Now he wrote begging to be forgiven for leaving the royal service at the time of uncertainty after Amen-em-het's death, and asking if he might return to Egypt to spend his old age there.

Sen-Usert wrote back at once, bidding him come to dwell in the Royal Palace as a great lord and trusted adviser, and he ended: 'Return to Egypt to look again upon the land where you were born and the palace where you served me so faithfully in the days before Osiris took to himself my father the good god Amen-em-het. You are now growing old, you are no longer a young man bent upon adventures. Look forward to the day of your burial: do not let death come upon you far away among the Asiatics. Dwell with me in Egypt, and when that day comes you shall be laid to rest at Western Thebes in a mummy case of rich gold with your face inlaid upon it in lapis lazuli. A sledge drawn by oxen shall bring you to your tomb while the singers go in front and the dancers follow behind until you come to the door of your sepulchre. That shall be made for you in the midst of the royal tombs where princes and viziers lie; and the walls shall be painted with all the wisdom of the dead so that your Ba shall pass safely into the Duat; and rich treasures and plentiful offerings shall be set in your tomb so that your Ka may feast upon them until the day comes when Osiris shall return to earth. Come quickly, for you grow old and you know not when some sickness may smite you down. It is not right that a noble of Egypt should be laid in the earth wrapped in a sheepskin like a mere Asiatic. Come quickly, for you have roamed too long!'

Sinuhe rejoiced exceedingly when he received this letter. At once he made arrangements to hand over the rule of Retenu with all his possessions to his eldest son; and then he set out for Egypt attended by a small party of his chosen followers.

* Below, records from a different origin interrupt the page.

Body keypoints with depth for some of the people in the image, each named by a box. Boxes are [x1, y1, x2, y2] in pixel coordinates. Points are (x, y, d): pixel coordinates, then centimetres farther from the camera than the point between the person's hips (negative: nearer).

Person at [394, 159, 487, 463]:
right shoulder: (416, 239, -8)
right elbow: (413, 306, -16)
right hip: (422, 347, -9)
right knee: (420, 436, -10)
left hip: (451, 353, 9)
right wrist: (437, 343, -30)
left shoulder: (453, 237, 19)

When he reached the borders of Egypt he was met by an embassy from Pharaoh who welcomed him warmly and made much of the lords of Retenu who had come with him.

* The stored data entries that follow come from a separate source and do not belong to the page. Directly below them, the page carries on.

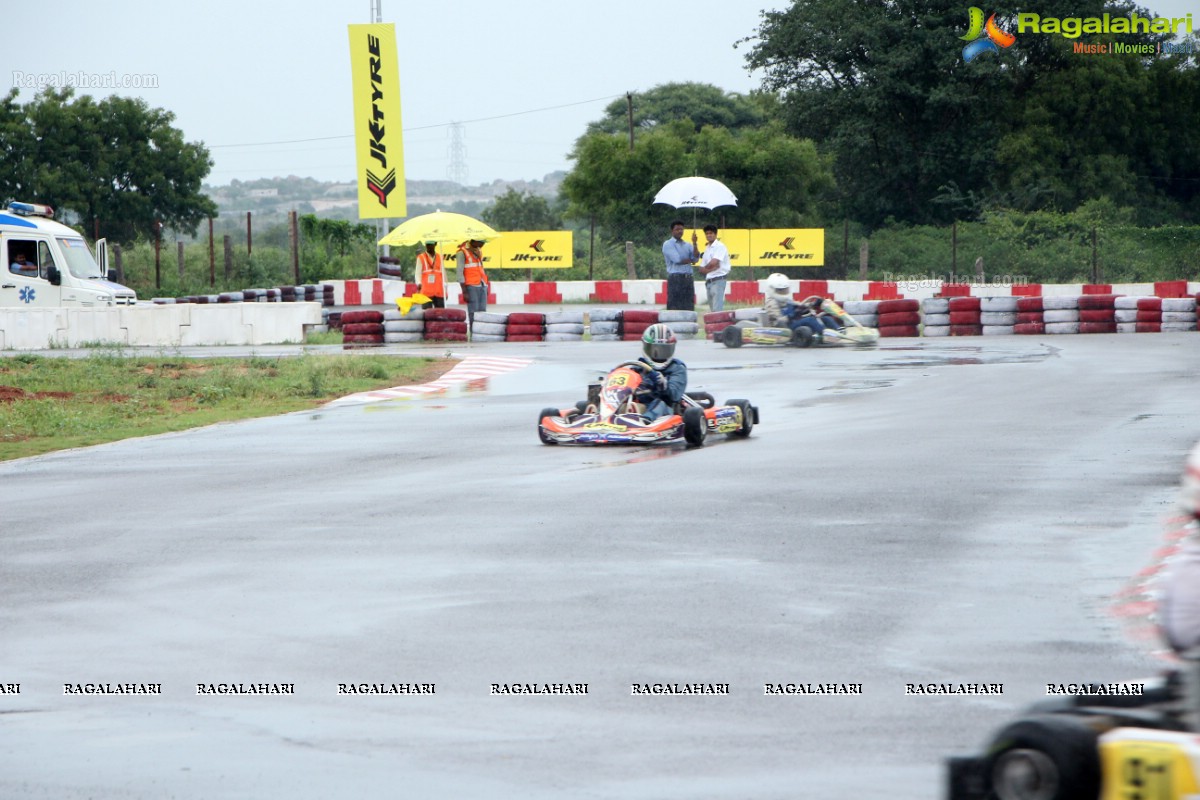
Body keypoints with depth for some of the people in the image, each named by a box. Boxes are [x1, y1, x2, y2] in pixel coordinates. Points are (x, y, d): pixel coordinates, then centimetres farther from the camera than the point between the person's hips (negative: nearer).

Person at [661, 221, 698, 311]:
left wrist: (694, 244, -8)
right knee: (674, 309, -8)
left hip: (688, 279, 6)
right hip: (675, 279, -6)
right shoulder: (668, 244, 1)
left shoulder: (687, 245, 18)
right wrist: (690, 260, 6)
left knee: (689, 309, 2)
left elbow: (696, 258, 3)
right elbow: (677, 260, -10)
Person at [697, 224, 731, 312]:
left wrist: (705, 269, 2)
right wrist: (710, 269, -6)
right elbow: (702, 269, 14)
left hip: (718, 280, -8)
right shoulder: (707, 249, 18)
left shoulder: (719, 246, -6)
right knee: (712, 309, 10)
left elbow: (713, 262, -17)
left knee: (717, 308, -16)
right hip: (708, 281, 8)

At the Nile a ship was waiting for him, and Sinuhe was brought up the river in great state and comfort to the palace of Pharaoh.

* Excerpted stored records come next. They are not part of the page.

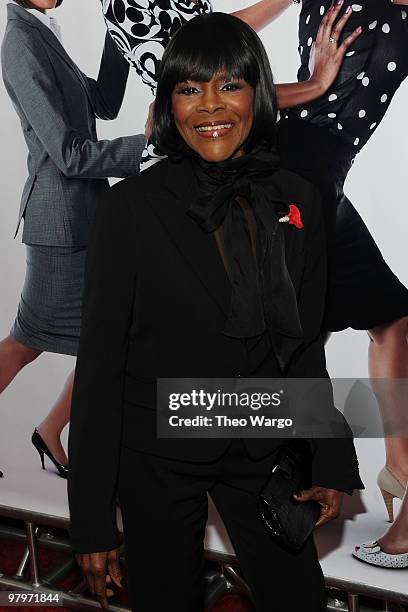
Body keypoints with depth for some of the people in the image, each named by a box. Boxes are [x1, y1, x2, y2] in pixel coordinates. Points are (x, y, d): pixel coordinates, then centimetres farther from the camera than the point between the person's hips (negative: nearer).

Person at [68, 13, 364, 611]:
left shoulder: (296, 200, -3)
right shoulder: (130, 207, -14)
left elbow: (306, 347, 6)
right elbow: (100, 362, -12)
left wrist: (332, 465, 7)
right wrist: (91, 518, -11)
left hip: (263, 450, 3)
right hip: (157, 460, -3)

When he was led into the royal presence he prostrated himself on the ground before the throne and lay as if dead.

Then Pharaoh Sen-Usert said kindly, 'Lift him up and let him speak! Sinuhe, you have arrived at your home, you have ceased to wander in foreign lands and come back in honorable old age so that when the time comes you may be laid to rest in a fine tomb at Western Thebes and not thrust into the ground by Asiatic barbarians. See, I greet you by name! Welcome, Sinuhe!'

Then Sinuhe rose and stood before Sen-Usert with down-cast eyes and said, 'Behold, I stand before you and my life is yours to do with as you will.'

Pharaoh stepped down from his throne and took Sinuhe by the hand. He led him to the Queen and said to her laughingly, 'See, here is Sinuhe, dressed like a wild Asiatic of the desert!'

Then the royal children came to greet him also, and Pharaoh uttered his decree, saying, 'I make Sinuhe a Companion of Pharaoh, a great lord of the Court. I give him such lands and riches as becomes such a one - those that he forfeited when he fled from Egypt long ago, and more than he lost, to welcome him on his return and show how happy we are to have him with us once more.'

And so Sinuhe became a great man in Egypt and a close friend of the Pharaoh from whom he had fled in a moment of panic. He gave lavish care to the carving and decorating of his tomb, and caused all the story of his adventures to be written on it, and also to be copied out and kept in the archives. And when he died he was laid to rest with all honour.

His tomb has not been found, but the account of his adventures has come down to us, for it was a favorite tale in Ancient Egypt and was written many times on papyrus and read for hundreds of years after his death.